Ich spüre Kaíyras schlanke Hände auf meinem Rücken, die Wärme ihres Körpers so dicht an meinem, das Gefühl von Haut auf Haut, als sich ihre weiche Wange an meine schmiegt.
Und dieser unbeschreibliche Duft, den ich tief in meine Lungen ziehe.
Zuerst kann ich mich vor Erstaunen und Überraschung nicht einen Zentimeter bewegen, doch nach und nach realisiert mein Gehirn, was hier gerade vor sich geht und ich bin wieder halbwegs handlungsfähig.
Wie in Zeitlupe hebe ich langsam meine Arme und lege sie vorsichtig um die Taille der Elfe. So vorsichtig, als könnte sie schon von der kleinsten Berührung aufgeschreckt werden und diesen wunderschönen Moment für immer zerstören...
Ich kann nicht sagen, wie lange unsere Umarmung gedauert hat, aber irgendwann löst sich Kaíyra sanft von mir und sieht mich mit weichen Blick an.
„Wir müssen weiter, kannst du gehen?"
Ihre Stimme ist leise aber fest, ganz im Gegensatz zu meiner, die zittert, als ich der Elfe antworte.
„Ja.. aber wohin gehen wir?"
Noch immer merke ich die Auswirkungen des Gifts in mir, aber die Symptome sind bereits so gut wie verschwunden. Zurück bleibt nur eine große Erschöpfung.
„Noch etwas weiter weg. Weg von der Folise. Ich will verhindern, dass der Nachtwind noch irgendwelche Duftstoffe in deine Nähe bringt."
Kaíyra steht langsam auf und reicht mir die Hand, welche ich ohne zu zögern ergreife. Ihre starken Finger schließen sich um meine und ziehen mich ohne große Mühe auf die Beine. Auf sehr wackelige Beine.
Auch das entgeht dem scharfen Blick der Elfe natürlich nicht.
„Ich bin immer noch schockiert darüber, wie sehr dir der Baum zugesetzt hat", sagt sie nachdenklich und umfasst meinen Oberarm, um mich zu stützen, als wir uns langsam in Bewegung setzen. Ich sehe sie nur resigniert an.
„Wie meinst du das?"
Kaíyra legt den Kopf leicht schief, während sie geduldig neben mir her läuft, immer darauf bedacht, dass ich nicht stürze.
„Ich kenne die Folise schon seit ich ein kleines Kind bin. Sie wächst an so manchen, schattigen Stellen in meiner Heimat."
Es ist das erste Mal in unsere gemeinsamen Zeit, dass die Elfe ihre Heimat erwähnt.
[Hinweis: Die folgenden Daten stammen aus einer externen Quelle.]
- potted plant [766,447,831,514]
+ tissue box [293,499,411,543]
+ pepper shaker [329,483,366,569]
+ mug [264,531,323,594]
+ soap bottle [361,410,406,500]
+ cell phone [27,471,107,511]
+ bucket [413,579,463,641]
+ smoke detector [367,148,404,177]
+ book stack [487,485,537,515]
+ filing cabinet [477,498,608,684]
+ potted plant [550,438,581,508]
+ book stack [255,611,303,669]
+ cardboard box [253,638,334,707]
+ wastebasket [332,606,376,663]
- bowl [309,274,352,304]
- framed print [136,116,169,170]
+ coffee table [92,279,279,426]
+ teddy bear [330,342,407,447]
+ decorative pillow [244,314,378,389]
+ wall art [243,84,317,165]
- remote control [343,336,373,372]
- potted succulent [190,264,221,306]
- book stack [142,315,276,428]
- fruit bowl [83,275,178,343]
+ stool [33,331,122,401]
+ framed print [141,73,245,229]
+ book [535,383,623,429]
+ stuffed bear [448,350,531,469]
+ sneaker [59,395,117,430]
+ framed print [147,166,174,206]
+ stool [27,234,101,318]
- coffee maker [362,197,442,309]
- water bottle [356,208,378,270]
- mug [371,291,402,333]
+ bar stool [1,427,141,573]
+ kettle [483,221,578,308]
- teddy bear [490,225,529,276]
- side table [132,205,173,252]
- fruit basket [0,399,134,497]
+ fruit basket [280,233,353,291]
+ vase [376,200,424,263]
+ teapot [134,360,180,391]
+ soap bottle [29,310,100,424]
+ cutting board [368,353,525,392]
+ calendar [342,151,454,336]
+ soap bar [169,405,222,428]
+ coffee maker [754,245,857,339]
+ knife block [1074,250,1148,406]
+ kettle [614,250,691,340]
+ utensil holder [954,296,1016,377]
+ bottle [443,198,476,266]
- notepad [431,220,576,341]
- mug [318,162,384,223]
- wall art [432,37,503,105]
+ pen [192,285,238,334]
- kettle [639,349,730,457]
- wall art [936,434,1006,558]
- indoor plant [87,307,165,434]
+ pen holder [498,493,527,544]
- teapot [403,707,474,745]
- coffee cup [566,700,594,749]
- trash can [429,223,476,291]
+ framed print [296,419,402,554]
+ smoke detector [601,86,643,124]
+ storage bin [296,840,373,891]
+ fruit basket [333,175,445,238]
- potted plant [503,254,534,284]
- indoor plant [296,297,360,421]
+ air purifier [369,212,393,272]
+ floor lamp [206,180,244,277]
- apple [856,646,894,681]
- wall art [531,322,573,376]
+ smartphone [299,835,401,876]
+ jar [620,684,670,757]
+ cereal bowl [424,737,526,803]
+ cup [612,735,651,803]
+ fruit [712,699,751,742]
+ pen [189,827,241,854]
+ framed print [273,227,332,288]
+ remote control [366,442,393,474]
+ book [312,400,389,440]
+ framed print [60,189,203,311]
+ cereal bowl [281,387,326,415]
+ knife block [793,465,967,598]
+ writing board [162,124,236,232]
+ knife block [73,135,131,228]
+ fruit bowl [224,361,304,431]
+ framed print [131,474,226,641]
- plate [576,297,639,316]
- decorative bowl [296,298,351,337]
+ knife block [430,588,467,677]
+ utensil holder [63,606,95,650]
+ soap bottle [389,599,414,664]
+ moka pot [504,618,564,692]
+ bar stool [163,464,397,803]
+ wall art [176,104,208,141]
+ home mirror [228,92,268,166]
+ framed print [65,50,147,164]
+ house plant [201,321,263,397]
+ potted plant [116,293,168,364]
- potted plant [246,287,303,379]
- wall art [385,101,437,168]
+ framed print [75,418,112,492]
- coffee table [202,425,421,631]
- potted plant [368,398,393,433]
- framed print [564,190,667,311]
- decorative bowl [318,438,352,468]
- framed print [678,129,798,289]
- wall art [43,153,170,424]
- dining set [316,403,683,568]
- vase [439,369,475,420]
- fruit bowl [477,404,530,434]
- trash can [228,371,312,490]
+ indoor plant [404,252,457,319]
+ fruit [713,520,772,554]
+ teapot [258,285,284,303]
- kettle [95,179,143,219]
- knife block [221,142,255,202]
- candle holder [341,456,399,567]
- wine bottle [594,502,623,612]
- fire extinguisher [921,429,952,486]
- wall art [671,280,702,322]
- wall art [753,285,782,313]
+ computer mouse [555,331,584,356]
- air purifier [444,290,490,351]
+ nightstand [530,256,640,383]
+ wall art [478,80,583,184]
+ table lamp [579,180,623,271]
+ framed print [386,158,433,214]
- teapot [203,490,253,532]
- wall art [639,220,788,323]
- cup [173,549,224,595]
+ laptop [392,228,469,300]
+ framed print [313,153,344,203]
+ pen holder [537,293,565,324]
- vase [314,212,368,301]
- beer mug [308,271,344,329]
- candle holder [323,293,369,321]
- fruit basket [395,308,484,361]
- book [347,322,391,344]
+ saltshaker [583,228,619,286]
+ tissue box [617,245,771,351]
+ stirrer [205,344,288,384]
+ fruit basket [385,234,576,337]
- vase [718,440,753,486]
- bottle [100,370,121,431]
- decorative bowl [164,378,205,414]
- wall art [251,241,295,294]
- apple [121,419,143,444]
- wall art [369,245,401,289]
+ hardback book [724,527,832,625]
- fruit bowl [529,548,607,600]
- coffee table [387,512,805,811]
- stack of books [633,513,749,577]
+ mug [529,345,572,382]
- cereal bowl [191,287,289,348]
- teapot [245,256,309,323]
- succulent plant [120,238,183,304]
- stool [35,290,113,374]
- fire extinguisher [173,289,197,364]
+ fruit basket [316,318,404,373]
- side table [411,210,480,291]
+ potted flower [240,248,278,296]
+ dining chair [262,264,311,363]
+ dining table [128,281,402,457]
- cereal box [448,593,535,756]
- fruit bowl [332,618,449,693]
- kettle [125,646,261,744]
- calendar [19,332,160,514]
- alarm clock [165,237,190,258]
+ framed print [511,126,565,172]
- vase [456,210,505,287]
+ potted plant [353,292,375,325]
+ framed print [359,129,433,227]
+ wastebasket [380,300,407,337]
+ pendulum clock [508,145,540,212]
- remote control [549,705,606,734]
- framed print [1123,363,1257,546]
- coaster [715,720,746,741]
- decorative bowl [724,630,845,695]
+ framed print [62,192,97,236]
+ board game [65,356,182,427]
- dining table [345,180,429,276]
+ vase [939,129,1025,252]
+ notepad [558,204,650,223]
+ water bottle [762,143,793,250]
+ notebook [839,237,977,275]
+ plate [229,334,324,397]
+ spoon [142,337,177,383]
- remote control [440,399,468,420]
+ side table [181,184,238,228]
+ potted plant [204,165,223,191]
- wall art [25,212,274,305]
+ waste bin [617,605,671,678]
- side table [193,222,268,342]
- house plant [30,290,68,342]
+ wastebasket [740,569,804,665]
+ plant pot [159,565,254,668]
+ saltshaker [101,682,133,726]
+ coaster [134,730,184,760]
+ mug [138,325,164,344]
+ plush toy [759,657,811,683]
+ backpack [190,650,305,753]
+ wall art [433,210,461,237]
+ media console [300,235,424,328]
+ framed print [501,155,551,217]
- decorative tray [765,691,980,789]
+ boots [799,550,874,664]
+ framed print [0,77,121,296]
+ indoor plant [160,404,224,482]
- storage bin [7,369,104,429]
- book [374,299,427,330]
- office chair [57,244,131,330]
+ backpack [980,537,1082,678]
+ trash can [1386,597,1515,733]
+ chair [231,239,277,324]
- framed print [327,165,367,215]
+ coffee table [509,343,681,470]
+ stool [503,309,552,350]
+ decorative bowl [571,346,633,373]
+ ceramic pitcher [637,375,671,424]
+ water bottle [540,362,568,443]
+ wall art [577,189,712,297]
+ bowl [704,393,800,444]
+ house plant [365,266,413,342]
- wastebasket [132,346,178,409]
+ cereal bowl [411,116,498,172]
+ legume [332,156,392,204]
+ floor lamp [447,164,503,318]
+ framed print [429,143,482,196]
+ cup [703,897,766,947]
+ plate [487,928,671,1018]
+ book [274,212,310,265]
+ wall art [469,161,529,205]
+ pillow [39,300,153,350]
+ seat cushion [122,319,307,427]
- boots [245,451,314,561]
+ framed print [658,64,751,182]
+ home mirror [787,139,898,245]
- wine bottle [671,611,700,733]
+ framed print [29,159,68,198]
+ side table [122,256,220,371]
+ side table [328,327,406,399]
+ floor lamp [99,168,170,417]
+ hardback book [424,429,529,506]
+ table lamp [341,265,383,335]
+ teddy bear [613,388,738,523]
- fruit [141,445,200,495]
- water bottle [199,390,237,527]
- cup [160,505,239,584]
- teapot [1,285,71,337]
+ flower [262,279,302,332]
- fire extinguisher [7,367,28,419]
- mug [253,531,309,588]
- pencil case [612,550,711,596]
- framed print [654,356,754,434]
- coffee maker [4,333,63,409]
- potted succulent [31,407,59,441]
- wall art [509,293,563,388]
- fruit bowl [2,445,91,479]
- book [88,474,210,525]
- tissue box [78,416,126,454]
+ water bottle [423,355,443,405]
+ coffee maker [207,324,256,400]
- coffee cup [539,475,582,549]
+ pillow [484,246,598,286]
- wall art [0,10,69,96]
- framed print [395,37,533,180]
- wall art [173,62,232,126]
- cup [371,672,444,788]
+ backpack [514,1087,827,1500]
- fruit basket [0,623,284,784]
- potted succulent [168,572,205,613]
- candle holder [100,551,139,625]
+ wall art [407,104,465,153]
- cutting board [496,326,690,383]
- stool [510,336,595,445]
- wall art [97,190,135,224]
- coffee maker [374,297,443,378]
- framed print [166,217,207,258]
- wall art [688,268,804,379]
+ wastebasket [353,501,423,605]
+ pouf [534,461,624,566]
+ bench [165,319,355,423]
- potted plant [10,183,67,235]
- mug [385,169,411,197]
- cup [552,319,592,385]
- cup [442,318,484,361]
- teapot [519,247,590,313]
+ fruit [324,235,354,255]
Doch ich beschließe sie erst einmal nicht zu unterbrechen und stattdessen weiter ihren leisen Worten zu lauschen.
„Natürlich habe auch ich schon einmal zu viel Zeit im Einflussbereich der Folise verbracht, aber das einzige, was sie in mir auslöste, war eine Intensivierung meiner Sinnesorgane...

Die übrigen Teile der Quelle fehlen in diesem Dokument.